Texto colaborativo da Minerva Silva, autora do Meus Pequenos Pedaços.

Leia ao som de I would rather go blind

Camisa branca, sapatos escuros e um olhar penetrante. Estava toda insegura com as coisas que você causava em mim, mas mesmo assim achei que seria mais fácil arriscar do que perder a chance de estar contigo. A primeira vez que seus lábios tocaram os meus já não tinha mais controle dos meus pensamentos. Sempre levei absolutamente tudo em rédeas curtas e mantinha a cabeça no lugar. Você apareceu e mostrou que eu só mascarava aquilo que realmente queria.
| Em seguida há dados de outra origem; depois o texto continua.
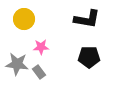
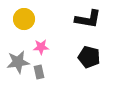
black L-shape: moved 1 px right
black pentagon: rotated 15 degrees clockwise
gray star: moved 1 px right, 2 px up; rotated 15 degrees counterclockwise
gray rectangle: rotated 24 degrees clockwise
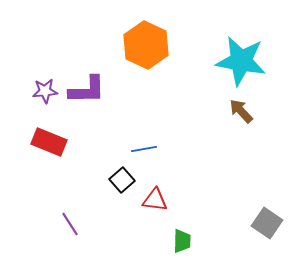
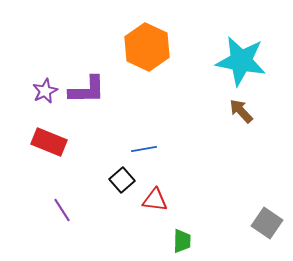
orange hexagon: moved 1 px right, 2 px down
purple star: rotated 20 degrees counterclockwise
purple line: moved 8 px left, 14 px up
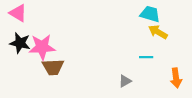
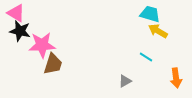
pink triangle: moved 2 px left
yellow arrow: moved 1 px up
black star: moved 12 px up
pink star: moved 2 px up
cyan line: rotated 32 degrees clockwise
brown trapezoid: moved 3 px up; rotated 70 degrees counterclockwise
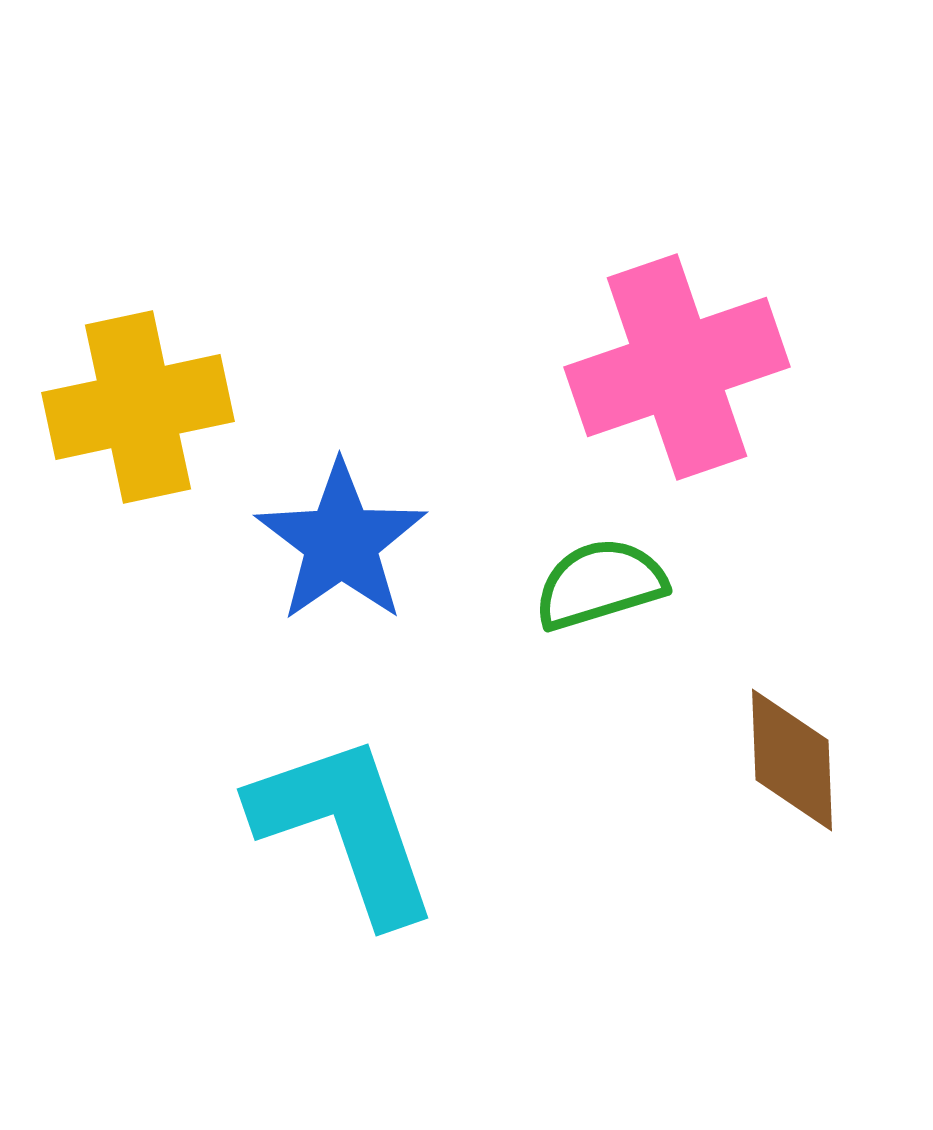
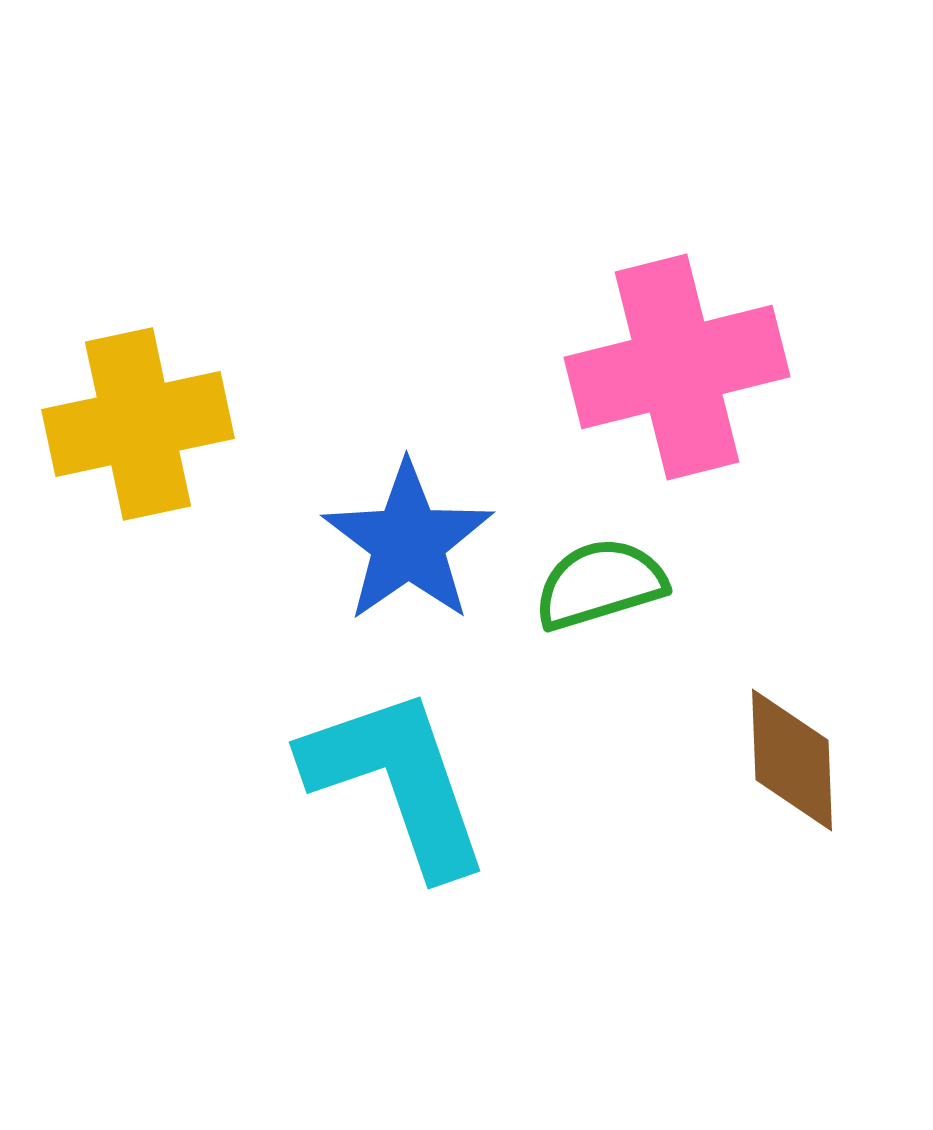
pink cross: rotated 5 degrees clockwise
yellow cross: moved 17 px down
blue star: moved 67 px right
cyan L-shape: moved 52 px right, 47 px up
Não consigo explicar quantas vezes nos olhamos naquela noite, mas a meia luz tudo parece melhor.

Cada vez que a nossa vida toma uma direção diferente daquilo que esperamos – seja por uma noite ou pelo resto da nossa existência – podemos receber isso de diferentes maneiras:

a) Aceitar que não somos os donos da verdade e que nossas atitudes – mesmo as mais impulsivas – têm suas consequências, mas por dentro ficar se remoendo,  b) fazer um drama tão grande capaz de afastar todo mundo e também nos tirar da realidade e c) apenas viver um dia de cada vez, deixando que tudo vá para o seu lugar, mas sem querer fazer isso aos berros.

Admito que na grande maioria das vezes eu escolhia a segunda opção. Depois de um tempo a gente percebe que cai e rala feio o corpo – às vezes, até a alma -, mas com o tempo tudo se recupera, as feridas se curam e a vontade de ser diferente a cada dia precisa ficar. Não vale a pena deixar a coragem de levantar se esvair por entre os dedos, como quando tentamos segurar a água nas mãos no banho.

Suas mãos nunca mudaram, o arrepio dos meus braços e o movimento com os ombros denunciava isso. Sua voz tornou-se mais firme. Seus olhos mais tristes, mas não tão tristes ao ponto de me fazer sentir pena. O gosto de café e desejo que senti todas as vezes que seus lábios passeavam pelos meus fez todos os meus sentidos se aguçarem. Não quero saber do amanhã, pois pode ser que eu nem esteja aqui, quero apenas aproveitar o hoje, pensei eu. Mal suspeitava que aquela noite era apenas mais uma das que eu viveria. Mal sabia que viveria algumas outras procurando seus olhos no meio da multidão.

Quero ser livre, mas quero ser amarrada ao pé da tua cama. Duas de mim vivem brigando com todos os teus argumentos e a terceira apenas espera mais um beijo teu. O copo na minha mão já está vazio pela terceira vez, enquanto lembro daquela noite. Meus dedos deslizam pela boca de vidro enquanto observo minhas unhas vermelhas. Meu batom já ficou nos guardanapos e eu só espero que você venha logo.